Wednesday, October 24, 2012

All hallows fire

As Samhain approaches bon fires will be blazing. This year why not make a special show and create colored fire.

For extra fun this Samhain/Halloween change the color of the flames

For Candles: add the chemicals to the wax, or soak the wicks in a
Solution of the chemicals using the "recipes" below

To Add to a Fire: Put three level spoons of the chemical into a paper
Cup; fill 1/2 full with water and stir. Soak several small chips of
Wood in this solution overnight. The next day, remove the chips with
Tweezers and lay on newspaper to dry. They can now be added to the
Flames to produce bright colors.

Brilliant Red Flame: strontium chloride

Deep Red Flame: boric acid or stronium nitrate

Red-Orange Flame: calcium choloride or calcium

Orange flame: calcium chloride

Yellow-Orange Flame: calcium chloride

Bright Yellow Flame: table salt, Sodium Chlorate or Potassium Nitrate

Yellow-Green Flame: borax (sodium tetraborate)

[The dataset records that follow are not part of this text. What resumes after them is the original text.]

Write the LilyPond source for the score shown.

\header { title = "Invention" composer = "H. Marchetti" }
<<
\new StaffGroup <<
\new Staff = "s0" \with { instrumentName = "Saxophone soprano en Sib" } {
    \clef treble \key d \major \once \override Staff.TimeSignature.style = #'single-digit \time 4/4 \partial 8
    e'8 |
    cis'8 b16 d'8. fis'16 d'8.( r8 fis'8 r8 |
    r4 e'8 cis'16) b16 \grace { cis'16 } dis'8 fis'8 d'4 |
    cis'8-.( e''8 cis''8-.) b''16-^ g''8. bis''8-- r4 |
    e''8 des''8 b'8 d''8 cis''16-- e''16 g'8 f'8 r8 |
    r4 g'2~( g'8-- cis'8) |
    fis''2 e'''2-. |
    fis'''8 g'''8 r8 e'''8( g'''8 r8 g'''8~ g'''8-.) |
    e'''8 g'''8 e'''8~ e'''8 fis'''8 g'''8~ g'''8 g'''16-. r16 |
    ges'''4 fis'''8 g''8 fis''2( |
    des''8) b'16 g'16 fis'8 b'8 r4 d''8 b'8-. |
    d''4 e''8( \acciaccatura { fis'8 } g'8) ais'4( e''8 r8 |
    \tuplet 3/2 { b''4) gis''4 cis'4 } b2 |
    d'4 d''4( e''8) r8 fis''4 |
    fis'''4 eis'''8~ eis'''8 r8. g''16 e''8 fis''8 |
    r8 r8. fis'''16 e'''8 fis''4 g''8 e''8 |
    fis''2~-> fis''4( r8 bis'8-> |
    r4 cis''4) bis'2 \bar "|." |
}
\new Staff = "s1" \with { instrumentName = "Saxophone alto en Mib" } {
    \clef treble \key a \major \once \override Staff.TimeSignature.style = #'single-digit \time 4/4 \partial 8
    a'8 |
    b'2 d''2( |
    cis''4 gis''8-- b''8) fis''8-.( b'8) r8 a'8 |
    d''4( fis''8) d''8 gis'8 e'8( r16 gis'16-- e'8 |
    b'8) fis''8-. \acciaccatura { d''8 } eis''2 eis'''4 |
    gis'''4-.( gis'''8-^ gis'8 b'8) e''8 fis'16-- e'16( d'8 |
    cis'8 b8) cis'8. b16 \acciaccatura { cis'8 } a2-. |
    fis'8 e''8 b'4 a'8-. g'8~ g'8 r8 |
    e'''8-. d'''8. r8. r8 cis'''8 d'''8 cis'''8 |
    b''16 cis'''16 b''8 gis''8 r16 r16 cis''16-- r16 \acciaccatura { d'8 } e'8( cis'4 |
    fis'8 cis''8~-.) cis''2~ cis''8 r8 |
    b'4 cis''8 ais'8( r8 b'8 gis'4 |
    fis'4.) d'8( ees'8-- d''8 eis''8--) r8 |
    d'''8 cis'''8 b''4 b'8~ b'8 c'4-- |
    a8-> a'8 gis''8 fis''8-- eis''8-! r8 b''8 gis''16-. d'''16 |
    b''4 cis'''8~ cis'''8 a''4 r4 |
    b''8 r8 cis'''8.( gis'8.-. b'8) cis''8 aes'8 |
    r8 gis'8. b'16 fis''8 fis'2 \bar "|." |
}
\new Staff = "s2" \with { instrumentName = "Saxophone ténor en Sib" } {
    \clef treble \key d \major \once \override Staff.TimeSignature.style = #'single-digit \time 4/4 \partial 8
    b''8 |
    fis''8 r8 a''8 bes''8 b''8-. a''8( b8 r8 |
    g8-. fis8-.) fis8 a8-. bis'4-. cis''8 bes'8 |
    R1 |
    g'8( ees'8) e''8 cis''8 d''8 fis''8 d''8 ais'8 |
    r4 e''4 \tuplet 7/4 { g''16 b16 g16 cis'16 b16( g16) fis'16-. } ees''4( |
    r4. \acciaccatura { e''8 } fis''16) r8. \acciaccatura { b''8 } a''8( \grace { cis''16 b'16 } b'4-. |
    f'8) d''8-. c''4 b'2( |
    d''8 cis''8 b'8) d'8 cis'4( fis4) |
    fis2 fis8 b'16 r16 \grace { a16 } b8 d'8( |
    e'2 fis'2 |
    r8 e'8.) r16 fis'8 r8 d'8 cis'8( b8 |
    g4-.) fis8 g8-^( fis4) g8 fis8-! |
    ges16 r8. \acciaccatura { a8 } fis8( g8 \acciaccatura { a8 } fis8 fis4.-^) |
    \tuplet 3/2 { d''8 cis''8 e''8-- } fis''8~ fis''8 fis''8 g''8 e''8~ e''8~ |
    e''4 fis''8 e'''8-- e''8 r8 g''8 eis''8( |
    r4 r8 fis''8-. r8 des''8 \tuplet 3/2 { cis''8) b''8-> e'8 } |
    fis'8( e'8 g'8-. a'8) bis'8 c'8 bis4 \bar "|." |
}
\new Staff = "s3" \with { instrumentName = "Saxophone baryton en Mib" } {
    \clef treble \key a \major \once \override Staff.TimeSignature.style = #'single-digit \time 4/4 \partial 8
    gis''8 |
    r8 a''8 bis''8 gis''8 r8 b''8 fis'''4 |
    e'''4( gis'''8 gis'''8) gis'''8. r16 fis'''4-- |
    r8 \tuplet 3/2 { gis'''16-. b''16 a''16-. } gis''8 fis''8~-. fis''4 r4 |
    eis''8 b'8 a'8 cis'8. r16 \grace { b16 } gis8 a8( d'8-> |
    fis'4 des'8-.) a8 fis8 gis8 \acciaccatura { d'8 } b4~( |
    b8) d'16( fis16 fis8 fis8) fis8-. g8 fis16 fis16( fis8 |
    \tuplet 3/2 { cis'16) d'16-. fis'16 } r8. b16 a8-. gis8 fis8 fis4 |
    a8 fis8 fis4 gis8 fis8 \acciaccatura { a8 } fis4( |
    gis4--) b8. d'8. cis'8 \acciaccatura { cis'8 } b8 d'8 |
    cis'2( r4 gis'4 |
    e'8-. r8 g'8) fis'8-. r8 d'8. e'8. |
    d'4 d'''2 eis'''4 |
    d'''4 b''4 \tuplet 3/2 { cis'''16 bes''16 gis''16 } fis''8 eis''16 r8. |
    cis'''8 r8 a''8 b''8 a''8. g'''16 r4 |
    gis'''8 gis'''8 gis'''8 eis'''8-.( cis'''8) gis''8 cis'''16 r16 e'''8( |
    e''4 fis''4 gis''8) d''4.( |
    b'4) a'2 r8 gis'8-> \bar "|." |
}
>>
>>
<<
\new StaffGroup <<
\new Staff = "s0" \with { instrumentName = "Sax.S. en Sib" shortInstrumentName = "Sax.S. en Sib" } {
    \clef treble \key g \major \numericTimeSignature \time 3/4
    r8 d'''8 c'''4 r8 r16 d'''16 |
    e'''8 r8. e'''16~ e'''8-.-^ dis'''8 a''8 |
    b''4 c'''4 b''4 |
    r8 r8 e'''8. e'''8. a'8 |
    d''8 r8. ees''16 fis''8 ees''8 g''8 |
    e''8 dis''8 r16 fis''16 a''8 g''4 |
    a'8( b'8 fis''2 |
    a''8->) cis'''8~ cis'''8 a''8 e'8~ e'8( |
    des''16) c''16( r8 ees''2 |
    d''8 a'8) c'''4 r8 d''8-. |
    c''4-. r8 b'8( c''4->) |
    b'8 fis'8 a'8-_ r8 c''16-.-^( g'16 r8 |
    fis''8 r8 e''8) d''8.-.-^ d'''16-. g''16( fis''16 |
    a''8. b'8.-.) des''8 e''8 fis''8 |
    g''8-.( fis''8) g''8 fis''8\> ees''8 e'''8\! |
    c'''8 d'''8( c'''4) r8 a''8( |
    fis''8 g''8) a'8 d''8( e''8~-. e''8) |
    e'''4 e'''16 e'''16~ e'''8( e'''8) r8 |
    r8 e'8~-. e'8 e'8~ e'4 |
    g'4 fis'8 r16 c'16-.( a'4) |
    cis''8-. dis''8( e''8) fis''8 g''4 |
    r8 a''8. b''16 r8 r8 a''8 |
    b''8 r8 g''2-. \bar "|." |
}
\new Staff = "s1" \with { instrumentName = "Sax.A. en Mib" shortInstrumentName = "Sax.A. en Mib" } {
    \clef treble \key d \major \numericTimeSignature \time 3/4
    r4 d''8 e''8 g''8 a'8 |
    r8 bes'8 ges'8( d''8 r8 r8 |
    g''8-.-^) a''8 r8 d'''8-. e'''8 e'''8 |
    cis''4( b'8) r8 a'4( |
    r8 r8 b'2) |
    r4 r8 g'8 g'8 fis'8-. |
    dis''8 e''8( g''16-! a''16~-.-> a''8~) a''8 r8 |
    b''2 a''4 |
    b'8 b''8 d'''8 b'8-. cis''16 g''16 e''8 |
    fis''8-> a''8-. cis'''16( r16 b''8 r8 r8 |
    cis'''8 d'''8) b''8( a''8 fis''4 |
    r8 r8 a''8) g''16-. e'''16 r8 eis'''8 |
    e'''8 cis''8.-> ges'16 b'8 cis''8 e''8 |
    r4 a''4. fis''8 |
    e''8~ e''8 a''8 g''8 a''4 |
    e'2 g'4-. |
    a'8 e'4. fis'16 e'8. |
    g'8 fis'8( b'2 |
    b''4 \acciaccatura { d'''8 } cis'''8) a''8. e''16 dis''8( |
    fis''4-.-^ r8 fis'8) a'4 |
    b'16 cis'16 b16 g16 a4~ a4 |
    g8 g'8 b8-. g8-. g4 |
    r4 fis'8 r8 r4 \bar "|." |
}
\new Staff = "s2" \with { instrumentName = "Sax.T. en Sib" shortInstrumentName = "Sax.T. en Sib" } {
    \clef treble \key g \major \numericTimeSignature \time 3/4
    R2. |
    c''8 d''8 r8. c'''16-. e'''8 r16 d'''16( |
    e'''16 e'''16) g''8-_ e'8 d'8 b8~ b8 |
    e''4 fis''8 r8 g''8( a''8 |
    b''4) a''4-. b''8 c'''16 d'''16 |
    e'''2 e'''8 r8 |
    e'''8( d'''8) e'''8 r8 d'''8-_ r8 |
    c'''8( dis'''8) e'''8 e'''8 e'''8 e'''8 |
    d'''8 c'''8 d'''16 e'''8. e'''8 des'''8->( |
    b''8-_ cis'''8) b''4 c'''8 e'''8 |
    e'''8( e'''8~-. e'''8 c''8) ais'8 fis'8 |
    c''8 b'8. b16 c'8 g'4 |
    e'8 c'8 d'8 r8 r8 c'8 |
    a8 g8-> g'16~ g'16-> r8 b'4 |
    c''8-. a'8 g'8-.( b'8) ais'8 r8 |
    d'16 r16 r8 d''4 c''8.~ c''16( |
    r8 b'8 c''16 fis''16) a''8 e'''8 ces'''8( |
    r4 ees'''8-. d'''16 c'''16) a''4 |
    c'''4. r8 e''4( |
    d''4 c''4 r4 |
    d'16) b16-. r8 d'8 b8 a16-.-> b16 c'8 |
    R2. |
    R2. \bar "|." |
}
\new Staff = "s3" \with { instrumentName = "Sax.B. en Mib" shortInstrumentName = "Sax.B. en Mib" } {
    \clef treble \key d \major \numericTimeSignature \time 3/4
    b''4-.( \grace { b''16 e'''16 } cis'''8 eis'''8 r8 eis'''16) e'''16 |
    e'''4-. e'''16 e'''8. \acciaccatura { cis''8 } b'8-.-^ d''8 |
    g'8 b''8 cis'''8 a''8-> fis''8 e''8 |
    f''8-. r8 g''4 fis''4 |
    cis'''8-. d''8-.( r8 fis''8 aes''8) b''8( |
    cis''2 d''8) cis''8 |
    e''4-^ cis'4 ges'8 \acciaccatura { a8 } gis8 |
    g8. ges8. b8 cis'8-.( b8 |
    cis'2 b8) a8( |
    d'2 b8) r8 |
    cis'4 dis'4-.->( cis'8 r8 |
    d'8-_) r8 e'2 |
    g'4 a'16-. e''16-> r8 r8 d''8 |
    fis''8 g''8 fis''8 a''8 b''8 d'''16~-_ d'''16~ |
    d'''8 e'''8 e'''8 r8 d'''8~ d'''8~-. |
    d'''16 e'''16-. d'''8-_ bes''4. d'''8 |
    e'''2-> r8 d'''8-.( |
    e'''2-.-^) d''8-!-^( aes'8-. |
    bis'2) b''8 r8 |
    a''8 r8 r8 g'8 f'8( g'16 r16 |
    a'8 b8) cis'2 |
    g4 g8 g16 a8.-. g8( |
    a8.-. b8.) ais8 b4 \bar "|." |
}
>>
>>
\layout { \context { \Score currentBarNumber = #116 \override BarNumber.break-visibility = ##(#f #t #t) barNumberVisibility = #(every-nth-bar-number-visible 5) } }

Green Flame: Borax or Boric acid, copper nitrates or barium nitrates,
Alum (thallium), or copper sulfate (blue vitrol/bluestone)

Blue Flame: calcium chloride

Violet Flame: potassium sulphate, potassium nitrate (saltpeter), or
Lithium Chlorate

White Flame: Epsom salts (magnesium sulfate)

Another special effect can be achieved by sprinkling powdered iron
Into a flame. If this is done slowly enough, a number of yellow,
Sparkling "stars" can be seen clearly.

WARNING: Add ONLY one chemical for color variation.


Color burning Pinecones

The Things You'll Need:
Pine cones
Deep glass or plastic bowl
One salt or compound for color

Pour 1/2 gallon of hot water into a deep glass or plastic bowl.

Dissolve 8 ounces of any one of the following chemicals in the water:

Alum (thallium) for a bright green flame
Strontium chloride for a bright red flame
Boric acid for a deep red flame
Calcium for a reddish-orange flame
Calcium chloride for a yellowish-orange flame
Table salt for a yellow flame
Borax (sodium tetraborate) for a yellow-green flame
Blue vitriol (copper sulfate) or barium for a green flame
Saltpeter (potassium nitrate) for a violet flame
 Epsom salts (magnesium sulfate) for a white flame.

 Soak the pine cones in the solution for 6 hours.

Dry them for at least three days in a warm, dry area on newspaper or hang in a mesh bag.

To get the pine cones looking their best, heat them in the oven at 225 degrees F on a foil-covered cookie sheet. They will open all the way and look fuller.

Use only one salt or compound for color.

Be very careful handling these chemicals and follow the manufacturer' s directions. Some compounds can be poisonous if mishandled.